Если бы две недели назад Игорю сказали, что Славик лежит в коме, он бы рассмеялся. Он и сейчас не мог поверить, что Славик ему не звонил. Да врёт он всё! Просто навещал кого-то в их больнице, а про реанимацию выдумал, только что. Славик всегда любил розыгрыши. Поразмыслив, Игорь окончательно уверился в том, что его разыграли, а он поверил и купился. Простофиля!

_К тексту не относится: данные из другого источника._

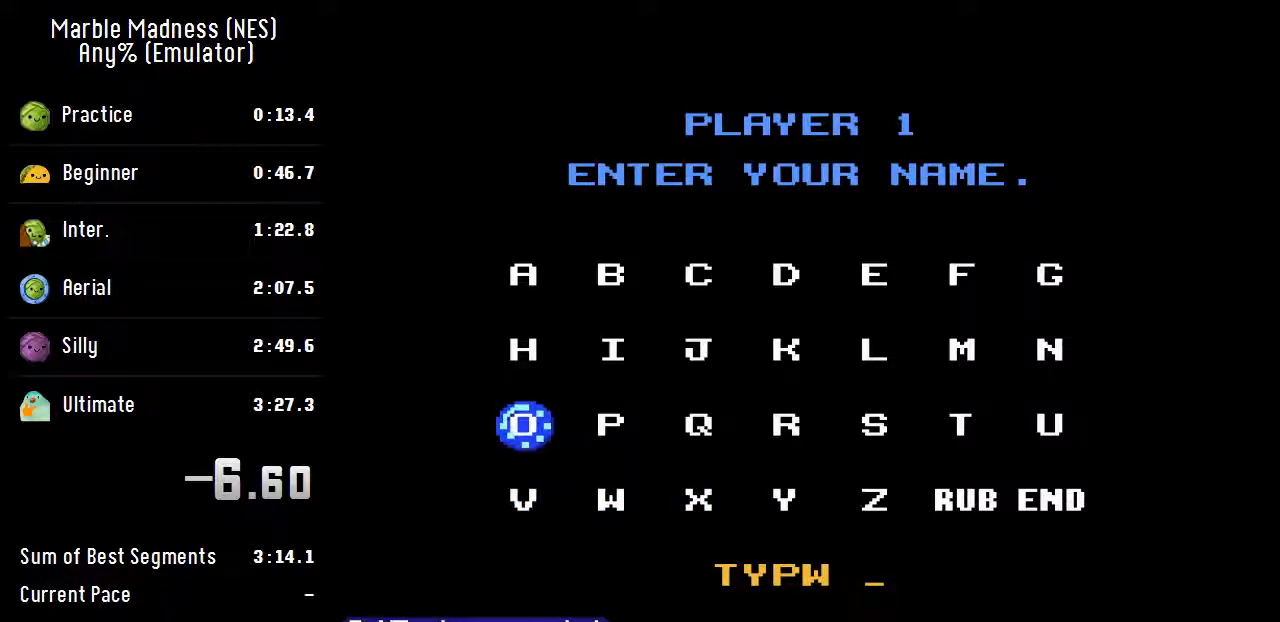
{"buttons": [], "events": [[50, "A", "down"], [133, "A", "up"]]}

Игорь облегчённо выдохнул. Славик продолжал развлекаться, не подозревая о том, что разоблачён. И не ушёл, пока не выпытал у Игоря все подробности его монотонной, бедной событиями, одинокой жизни.

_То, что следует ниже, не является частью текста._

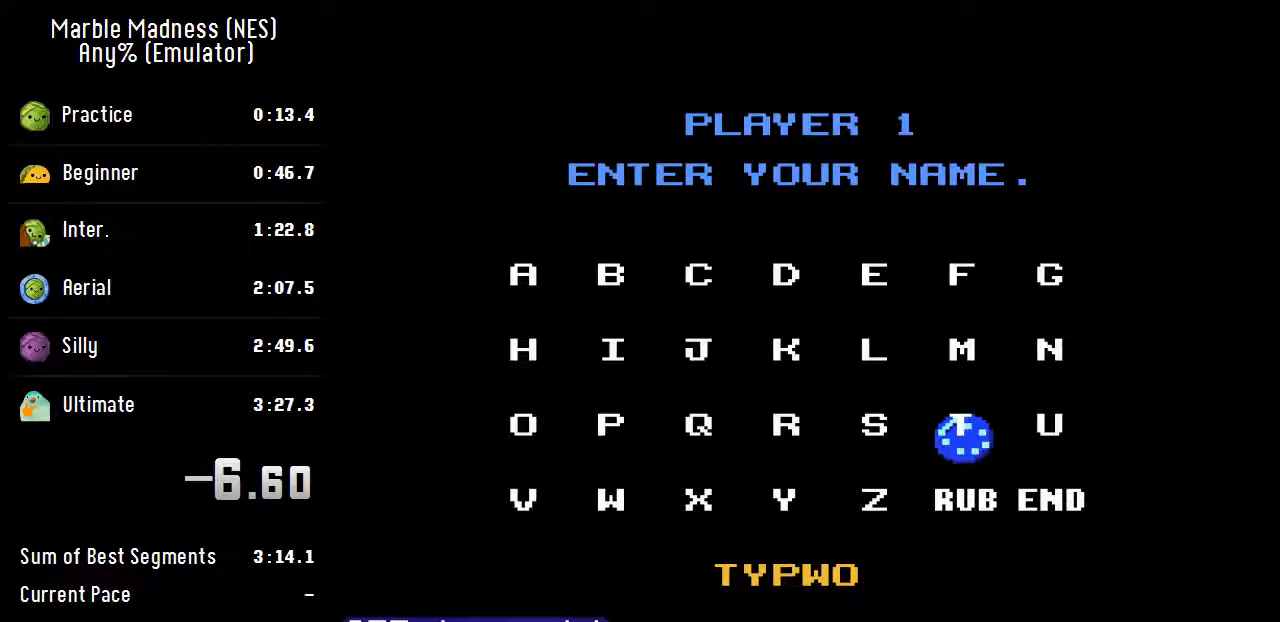
{"buttons": [], "events": [[100, "DPAD_RIGHT", "down"], [317, "DPAD_RIGHT", "up"], [400, "A", "down"], [483, "A", "up"]]}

– Ну, насчёт последнего ты не прав. С этим покончено, – торжественно объявил Игорю Славик. – Я тебя одного не оставлю, буду звонить. А летом на дачу к нам приедешь, это уж обязательно. Жена салатов всяких-разных наготовит, шашлычок-коньячок-минералочка… Коньяк для сердца – первое лекарство! Для мужского, разумеется…
Славик балагурил, шутил, вспоминал забавные истории, хохотал над проказами маленького сынишки – как тот залез под диван и застрял, и как он там орал, и как его оттуда вынимали, а Славик не знал кого утешать – Витюшку или жену: ревели с перепугу оба. Славик рассказывал, и Игорю очень хотелось ему сказать, но он всё медлил. И наконец решился.

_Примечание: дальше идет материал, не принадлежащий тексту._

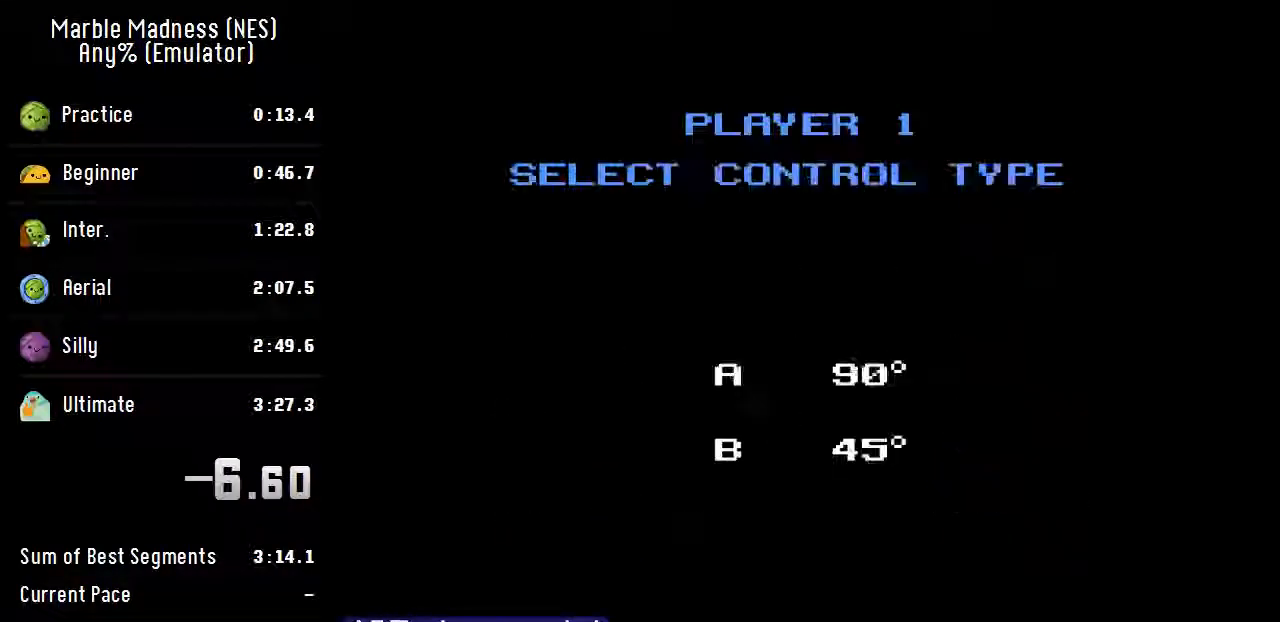
{"buttons": [], "events": [[400, "A", "down"], [500, "A", "up"]]}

– Да знаю я всё! И про Витюшку твоего, и про жену, и про дачу…
– Откуда? – оторопел Славик.
– Ты же мне сам рассказывал. Говорил, что в больнице лежишь, а в какой – не говорил. Я ж не знал, что – в нашей. Я бы тебя навестил… Да ты чего? Ты чего, Слав?
Славкино лицо вытянулось. Он удивлённо уставился на Игоря, словно видел перед собой инопланетянина.
– Видишь ли, я не спорю, что ты всё обо мне знаешь. Но не от меня. Я не мог тебе звонить, я без сознания лежал, в реанимации. Меня только вчера в терапию перевели, в коридор выходить не разрешают, я контрабандно, в буфет… – клялся Славик, прижимая руки к груди для пущей убедительности. – Я даже номера твоего не знаю. Тебе, наверное, приснилось это всё… Меньше спать надо на дежурстве, – хохотнул Славик.
– Подожди, ты же сам говорил, что с Разумовским виделся, и он тебе мой телефон дал. Ты же говорил! – кипятился Игорь, которого уже достало Славкино враньё. – Кончай этот спектакль. Артист, тоже ещё мне…
– Валерка? Разумовский?! Да Валерка год как на кладбище! Разбился Валерка, на джипе. Ехали по плато, а под ним пустОты, пещеры карстовые. А машины тяжёлые… Ну, и провалились они, вместе с джипом, в ямину эту… Всех вытащили, а Валерку не смогли. Зажало его там… насмерть. А ты что ж, не знал?
Игорь побледнел.
– Да откуда же… Да что ты мелешь?! Мы с ним пару дней назад разговаривали!
– Не знаю, с кем ты разговаривал… Игорь, а ты часом не того? Не заболел? Может, таблеток каких наелся? У вас же тут всякие есть.
– Всякие – это какие?
– Ну, какие… Галлюциногенные! Раз помнишь, как вы с Валеркой общались…
– А Леночка? Лена Красникова… – непослушными губами выговорил Игорь, уже зная ответ…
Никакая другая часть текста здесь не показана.